Give the lines from the one containing "text Anexos 96 [177, 241, 1098, 267]" through the one containing "Document page, 1275x1650 pixels.", both included, as a Markdown table with the columns Row and Line. Leave out any blank lines.

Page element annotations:
● ● ●
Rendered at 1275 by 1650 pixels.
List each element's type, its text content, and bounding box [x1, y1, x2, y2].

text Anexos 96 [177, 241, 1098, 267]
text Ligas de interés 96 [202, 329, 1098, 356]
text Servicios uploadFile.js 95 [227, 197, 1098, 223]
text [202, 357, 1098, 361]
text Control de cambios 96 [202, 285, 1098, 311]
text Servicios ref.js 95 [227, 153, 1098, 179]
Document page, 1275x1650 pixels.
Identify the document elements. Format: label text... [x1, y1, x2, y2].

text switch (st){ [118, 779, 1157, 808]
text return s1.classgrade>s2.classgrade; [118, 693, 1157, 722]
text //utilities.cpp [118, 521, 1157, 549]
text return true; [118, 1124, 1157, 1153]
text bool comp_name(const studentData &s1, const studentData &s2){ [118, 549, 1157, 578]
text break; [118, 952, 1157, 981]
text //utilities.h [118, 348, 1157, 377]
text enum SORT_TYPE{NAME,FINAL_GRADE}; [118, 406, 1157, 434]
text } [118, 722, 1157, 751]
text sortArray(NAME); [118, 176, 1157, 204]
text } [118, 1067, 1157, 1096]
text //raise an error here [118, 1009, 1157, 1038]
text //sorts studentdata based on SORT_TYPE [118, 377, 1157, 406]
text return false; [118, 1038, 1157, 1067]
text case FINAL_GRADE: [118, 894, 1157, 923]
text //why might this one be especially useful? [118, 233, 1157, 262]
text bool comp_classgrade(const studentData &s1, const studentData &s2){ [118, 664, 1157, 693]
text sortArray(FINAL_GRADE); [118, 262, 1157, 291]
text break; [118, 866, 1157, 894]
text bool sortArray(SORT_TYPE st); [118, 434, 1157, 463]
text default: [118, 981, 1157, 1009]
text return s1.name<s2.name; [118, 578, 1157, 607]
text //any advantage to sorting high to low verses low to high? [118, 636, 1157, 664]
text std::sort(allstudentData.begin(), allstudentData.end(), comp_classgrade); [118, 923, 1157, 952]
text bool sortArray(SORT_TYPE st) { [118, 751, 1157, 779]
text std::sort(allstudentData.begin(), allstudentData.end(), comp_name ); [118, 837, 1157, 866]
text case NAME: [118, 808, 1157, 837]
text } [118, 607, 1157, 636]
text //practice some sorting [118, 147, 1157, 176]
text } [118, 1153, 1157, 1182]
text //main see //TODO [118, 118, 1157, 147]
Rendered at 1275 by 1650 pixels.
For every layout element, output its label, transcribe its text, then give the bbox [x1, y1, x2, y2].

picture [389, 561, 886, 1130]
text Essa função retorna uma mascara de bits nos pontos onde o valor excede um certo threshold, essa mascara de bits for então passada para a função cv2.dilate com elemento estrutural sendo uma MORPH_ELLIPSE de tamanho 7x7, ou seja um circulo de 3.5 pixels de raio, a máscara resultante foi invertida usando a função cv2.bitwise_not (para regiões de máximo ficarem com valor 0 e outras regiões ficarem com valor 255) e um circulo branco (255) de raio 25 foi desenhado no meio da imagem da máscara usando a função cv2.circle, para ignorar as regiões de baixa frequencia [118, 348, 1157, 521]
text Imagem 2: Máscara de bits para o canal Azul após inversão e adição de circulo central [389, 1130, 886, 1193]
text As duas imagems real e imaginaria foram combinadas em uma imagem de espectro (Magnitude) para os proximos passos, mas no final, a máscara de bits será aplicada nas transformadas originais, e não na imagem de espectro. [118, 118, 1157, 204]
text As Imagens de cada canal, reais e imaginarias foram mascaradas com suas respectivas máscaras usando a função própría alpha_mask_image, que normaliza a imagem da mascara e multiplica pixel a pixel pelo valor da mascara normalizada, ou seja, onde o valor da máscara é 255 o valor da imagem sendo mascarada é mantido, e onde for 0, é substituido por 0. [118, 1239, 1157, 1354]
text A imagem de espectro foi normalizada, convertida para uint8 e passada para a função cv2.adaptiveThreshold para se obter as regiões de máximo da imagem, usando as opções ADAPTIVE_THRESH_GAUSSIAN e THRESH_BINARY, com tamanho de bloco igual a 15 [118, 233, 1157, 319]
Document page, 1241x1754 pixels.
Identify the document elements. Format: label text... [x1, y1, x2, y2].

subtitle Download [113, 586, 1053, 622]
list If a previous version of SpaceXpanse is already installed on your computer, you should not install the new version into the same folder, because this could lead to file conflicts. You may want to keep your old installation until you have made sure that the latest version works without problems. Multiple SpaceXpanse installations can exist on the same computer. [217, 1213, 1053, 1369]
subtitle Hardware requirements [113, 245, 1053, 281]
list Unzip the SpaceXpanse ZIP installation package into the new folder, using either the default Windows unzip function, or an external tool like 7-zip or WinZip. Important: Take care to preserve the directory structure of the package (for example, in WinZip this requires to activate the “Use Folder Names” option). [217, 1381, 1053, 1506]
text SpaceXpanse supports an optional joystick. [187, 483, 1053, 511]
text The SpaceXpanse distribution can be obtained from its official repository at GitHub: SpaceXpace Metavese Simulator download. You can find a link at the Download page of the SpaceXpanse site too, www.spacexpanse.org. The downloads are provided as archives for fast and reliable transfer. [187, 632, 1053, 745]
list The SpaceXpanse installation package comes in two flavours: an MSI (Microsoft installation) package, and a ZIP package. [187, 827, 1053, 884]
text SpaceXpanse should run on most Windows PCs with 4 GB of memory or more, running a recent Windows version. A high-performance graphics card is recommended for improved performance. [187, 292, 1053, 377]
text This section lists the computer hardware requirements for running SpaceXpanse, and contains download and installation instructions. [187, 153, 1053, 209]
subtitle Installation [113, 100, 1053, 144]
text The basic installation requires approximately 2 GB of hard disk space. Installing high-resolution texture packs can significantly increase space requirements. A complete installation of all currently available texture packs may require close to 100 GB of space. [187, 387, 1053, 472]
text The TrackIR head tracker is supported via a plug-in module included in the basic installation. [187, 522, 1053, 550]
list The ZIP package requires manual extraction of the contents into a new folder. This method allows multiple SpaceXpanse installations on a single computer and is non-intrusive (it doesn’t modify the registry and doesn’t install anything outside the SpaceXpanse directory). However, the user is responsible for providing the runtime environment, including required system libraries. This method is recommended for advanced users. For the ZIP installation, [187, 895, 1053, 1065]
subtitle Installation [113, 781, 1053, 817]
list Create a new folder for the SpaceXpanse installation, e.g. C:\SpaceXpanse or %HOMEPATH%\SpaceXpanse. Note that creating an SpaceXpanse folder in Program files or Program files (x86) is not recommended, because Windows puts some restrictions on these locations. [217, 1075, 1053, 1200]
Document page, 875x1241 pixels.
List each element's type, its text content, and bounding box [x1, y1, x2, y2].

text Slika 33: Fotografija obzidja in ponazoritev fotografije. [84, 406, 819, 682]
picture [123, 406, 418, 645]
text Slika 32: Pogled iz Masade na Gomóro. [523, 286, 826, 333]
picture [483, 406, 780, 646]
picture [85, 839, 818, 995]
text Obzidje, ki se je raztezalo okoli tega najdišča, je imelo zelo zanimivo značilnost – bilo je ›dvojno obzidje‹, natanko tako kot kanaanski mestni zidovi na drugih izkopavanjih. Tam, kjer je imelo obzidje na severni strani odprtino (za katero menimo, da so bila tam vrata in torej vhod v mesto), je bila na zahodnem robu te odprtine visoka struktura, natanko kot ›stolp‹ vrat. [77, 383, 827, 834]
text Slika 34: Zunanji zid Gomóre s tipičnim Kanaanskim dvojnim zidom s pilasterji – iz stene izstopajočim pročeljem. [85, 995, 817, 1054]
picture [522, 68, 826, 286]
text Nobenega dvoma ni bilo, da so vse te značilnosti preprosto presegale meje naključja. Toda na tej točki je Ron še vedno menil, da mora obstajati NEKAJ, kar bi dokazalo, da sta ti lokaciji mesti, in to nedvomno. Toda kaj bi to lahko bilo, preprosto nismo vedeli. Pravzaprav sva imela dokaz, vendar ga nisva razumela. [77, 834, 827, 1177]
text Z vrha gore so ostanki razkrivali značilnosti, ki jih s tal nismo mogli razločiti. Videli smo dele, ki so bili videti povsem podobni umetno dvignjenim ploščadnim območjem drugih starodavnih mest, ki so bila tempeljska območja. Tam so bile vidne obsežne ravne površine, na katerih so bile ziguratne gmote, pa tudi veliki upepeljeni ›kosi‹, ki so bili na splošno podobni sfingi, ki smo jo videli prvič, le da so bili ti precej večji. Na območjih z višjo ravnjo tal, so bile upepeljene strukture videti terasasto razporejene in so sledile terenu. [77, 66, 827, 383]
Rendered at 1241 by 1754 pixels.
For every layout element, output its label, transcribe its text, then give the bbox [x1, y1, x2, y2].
● ● ●
SOLUTION FOR THIS EXERCISE:
| Row | Line |
|---|---|
| 1 | text Anexos 96 [177, 241, 1098, 267] |
| 2 | text Ligas de interés 96 [202, 329, 1098, 356] |
| 3 | text Servicios uploadFile.js 95 [227, 197, 1098, 223] |
| 4 | text [202, 357, 1098, 361] |
| 5 | text Control de cambios 96 [202, 285, 1098, 311] |
| 6 | text Servicios ref.js 95 [227, 153, 1098, 179] |
| 7 | Document page, 1275x1650 pixels. |